Travail demandé:
a) Extrayez du texte sur les révoltes populaires dans le monde tout le passage qui s'étend depuis « S’ils cultivent ces » jusqu'à « jamais la couleur. ».
b) Prolongez le texte sur les révoltes populaires dans le monde au-delà de sa dernière phrase.

=== Texte d'étude ===

S’ils cultivent ces idées-là, c’est pour tenter de diviser le monde du travail, car, derrière, il y a l’exploitation de plus en plus féroce des travailleurs par les possédants. Pour permettre aux nantis du monde entier de siroter leurs cocktails au bord de piscines ombragées et de se pavaner à bord de leurs grosses autos, que l’économie se porte bien ou mal, des milliards de pauvres sont mis à contribution sur toute la planète pour les servir et, surtout, produire les richesses dont ils ne verront jamais la couleur.

Partout, la bourgeoisie est à l’offensive pour durcir les conditions de travail, réduire les salaires, ponctionner sur les services publics – transports, éducation, santé – de quoi arroser les entreprises capitalistes, en réalité leurs actionnaires. C’est particulièrement vrai aujourd’hui où, partout, l’« aide publique » coule à flots vers les entreprises pour leur permettre de réorganiser, de se moderniser et de licencier pour être demain aux premiers rangs dans la concurrence qui accompagnera la reprise économique.

Mais ça branle dans le manche !

L’année 2019, celle qui a précédé la pandémie, avait été l’année des révoltes dans le monde. Du Chili, où les étudiants ont mis le feu aux poudres en s’insurgeant contre une augmentation du prix des transports, à Hong Kong, où la population refuse d’être mise au pas par le régime dictatorial chinois, en passant par le Hirak en Algérie, la grande vague de révolte a été contenue par le confinement de la planète pendant plusieurs mois. Mais, même pendant ce confinement, la colère est descendue dans la rue, comme au Liban dont les classes populaires se sont insurgées contre la prétention d’un gouvernement incapable de pourvoir aux besoins les plus élémentaires, de créer une nouvelle taxe… sur les réseaux sociaux ! La crise sanitaire a durement touché les classes populaires, et c’est loin d’être terminé avec la crise économique qu’elle a déclenchée. En France comme dans bien d’autres pays, l’épidémie et ses confinements ont momentanément étouffé bien des mouvements de riposte aux attaques patronales. Mais ils auraient toutes les raisons de resurgir dès la rentrée de septembre.

Actuellement, en Colombie, la répression n’a pas enrayé le mouvement d’une jeunesse désespérée qui tient tête aux forces de répression, à la pègre qui a été mobilisée contre elle et qui tue impunément. En Israël, le gouvernement a dû faire face, cette fois, à la révolte de la population arabe vivant dans le pays même et de sa jeunesse, la révolte de ceux qui sont officiellement citoyens israéliens, mais de seconde zone. En Birmanie, les militaires ont vu se dresser contre leur coup d’État les travailleurs des usines et des quartiers pauvres des deux plus grandes villes du pays.

=== Entrées fournies ===

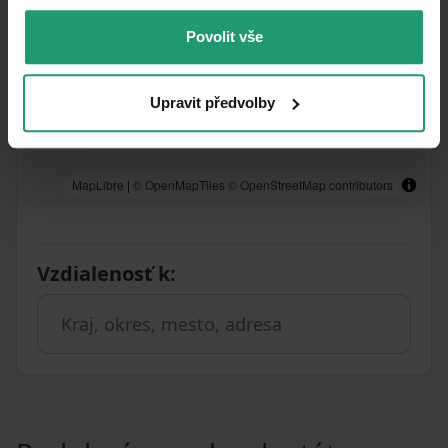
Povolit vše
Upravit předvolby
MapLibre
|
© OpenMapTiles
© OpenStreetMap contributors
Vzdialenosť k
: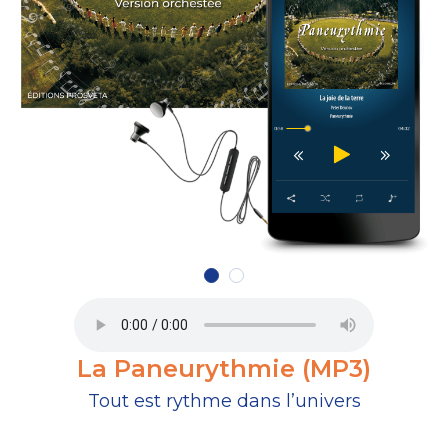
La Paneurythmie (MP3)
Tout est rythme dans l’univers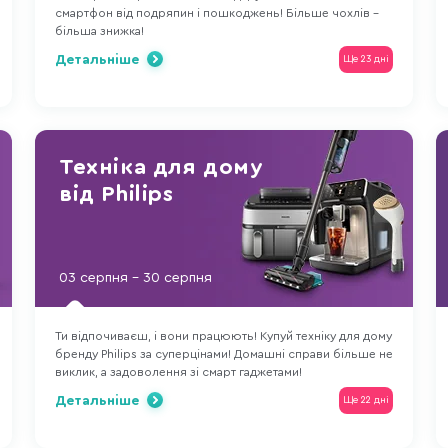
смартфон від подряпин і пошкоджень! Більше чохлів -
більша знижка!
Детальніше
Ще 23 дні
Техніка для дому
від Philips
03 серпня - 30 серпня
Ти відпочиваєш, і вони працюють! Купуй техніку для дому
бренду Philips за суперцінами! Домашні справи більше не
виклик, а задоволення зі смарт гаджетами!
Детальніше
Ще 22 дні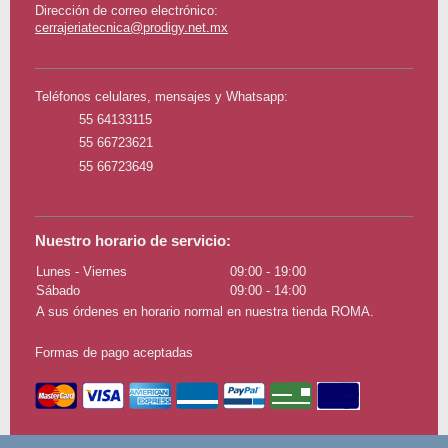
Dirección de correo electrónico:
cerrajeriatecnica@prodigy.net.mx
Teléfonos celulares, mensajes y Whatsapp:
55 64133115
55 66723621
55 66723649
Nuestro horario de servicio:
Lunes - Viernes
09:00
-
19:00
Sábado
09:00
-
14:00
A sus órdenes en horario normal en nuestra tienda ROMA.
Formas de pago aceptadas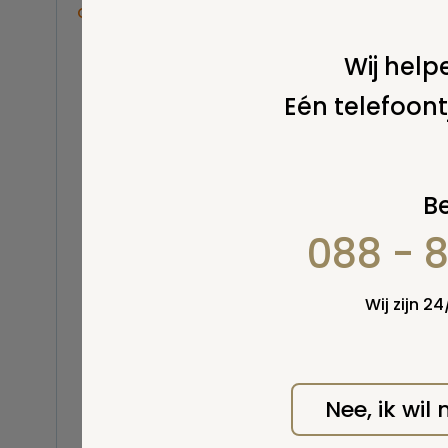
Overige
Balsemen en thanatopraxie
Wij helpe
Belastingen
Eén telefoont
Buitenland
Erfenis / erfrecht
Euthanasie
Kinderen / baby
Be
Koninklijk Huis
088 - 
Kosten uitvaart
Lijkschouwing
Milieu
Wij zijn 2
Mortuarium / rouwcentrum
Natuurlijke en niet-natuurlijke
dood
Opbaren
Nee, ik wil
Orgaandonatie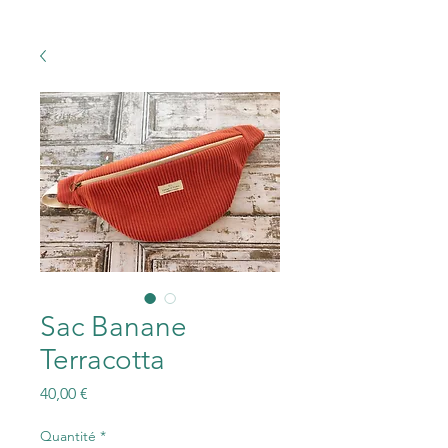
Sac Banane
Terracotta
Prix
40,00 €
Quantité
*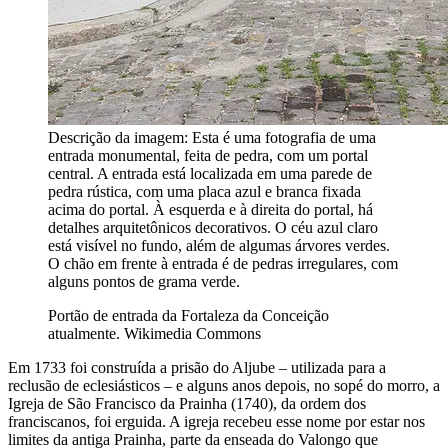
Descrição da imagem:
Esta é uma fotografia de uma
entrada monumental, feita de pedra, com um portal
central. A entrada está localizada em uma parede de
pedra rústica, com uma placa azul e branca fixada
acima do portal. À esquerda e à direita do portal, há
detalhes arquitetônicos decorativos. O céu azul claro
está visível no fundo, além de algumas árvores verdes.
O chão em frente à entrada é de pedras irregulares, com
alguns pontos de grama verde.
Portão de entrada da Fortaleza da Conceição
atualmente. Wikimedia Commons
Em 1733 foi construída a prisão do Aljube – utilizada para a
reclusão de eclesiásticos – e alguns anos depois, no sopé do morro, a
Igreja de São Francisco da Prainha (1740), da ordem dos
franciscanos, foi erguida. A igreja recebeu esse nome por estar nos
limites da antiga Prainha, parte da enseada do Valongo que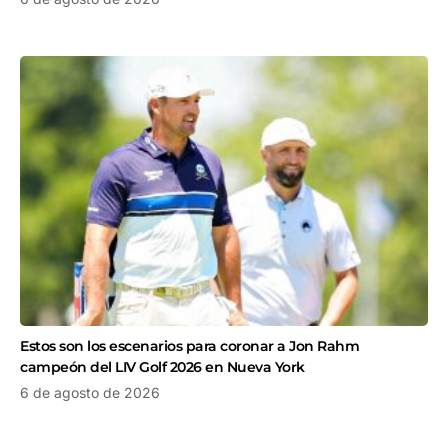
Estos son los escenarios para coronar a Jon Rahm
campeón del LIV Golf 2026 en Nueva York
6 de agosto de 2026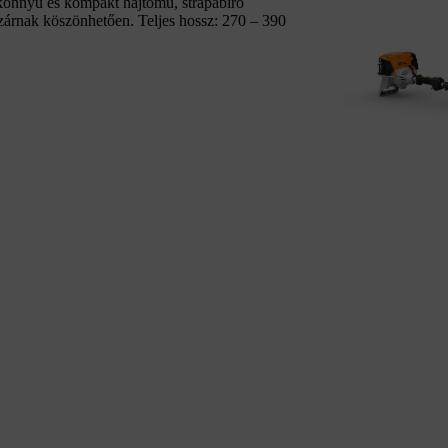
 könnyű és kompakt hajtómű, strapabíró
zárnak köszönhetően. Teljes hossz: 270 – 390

===

Liste des réponses:
a)
S’ils cultivent ces idées-là, c’est pour tenter de diviser le monde du travail, car, derrière, il y a l’exploitation de plus en plus féroce des travailleurs par les possédants. Pour permettre aux nantis du monde entier de siroter leurs cocktails au bord de piscines ombragées et de se pavaner à bord de leurs grosses autos, que l’économie se porte bien ou mal, des milliards de pauvres sont mis à contribution sur toute la planète pour les servir et, surtout, produire les richesses dont ils ne verront jamais la couleur.

b)
Réaction et révoltes : des croissances parallèles

Il ne faut voir nul paradoxe dans la montée des idées d’extrême droite d’un côté et les révoltes populaires de l’autre. Toutes les explosions sociales, à fortiori les montées révolutionnaires, s’accompagnent de la mobilisation des couches les plus réactionnaires. Ce fut vrai pendant la Commune de Paris, ce fut aussi le cas de la Révolution russe qui éclata en pleine boucherie, quand le monde était embourbé dans l’horreur des tranchées et des massacres de masse sous la houlette de la soldatesque de tous les pays.

La lutte des opprimés pour leur émancipation ne se développera pas dans un climat serein. La bourgeoisie est prête à tout pour défendre et étendre ses privilèges. Elle l’a montré dans les guerres de conquêtes coloniales, dans les massacres de deux guerres mondiales où les morts se sont comptés par dizaines de millions. Elle l’a montré depuis dans d’innombrables conflits meurtriers et plusieurs génocides.

Que manque-t-il ?

Les révoltes se multiplient et se répandront sans doute encore dans les mois qui viennent, car les capitalistes poursuivront leur offensive tant qu’ils ne se heurteront pas à une résistance conséquente et suffisamment coordonnée pour qu’ils prennent peur. Mais, à elles seules, les révoltes ne permettront pas aux opprimés de renverser leurs oppresseurs. Il faut, pour cela, une action consciente de la classe ouvrière. Et c’est bien ce qui manque aujourd’hui, partout dans le monde.

En Colombie, la révolte culmine à Cali, la capitale industrielle du pays. Les révoltés tiennent les « premières lignes », mais les secteurs industriels ne bougent pas. Pas encore. Comme ici, toutes proportions gardées, le mouvement des Gilets jaunes avait envahi la « première ligne » des ronds-points, mais n’avait pas débordé dans les entreprises, où il a parfois même suscité une certaine défiance de la part de la classe ouvrière industrielle.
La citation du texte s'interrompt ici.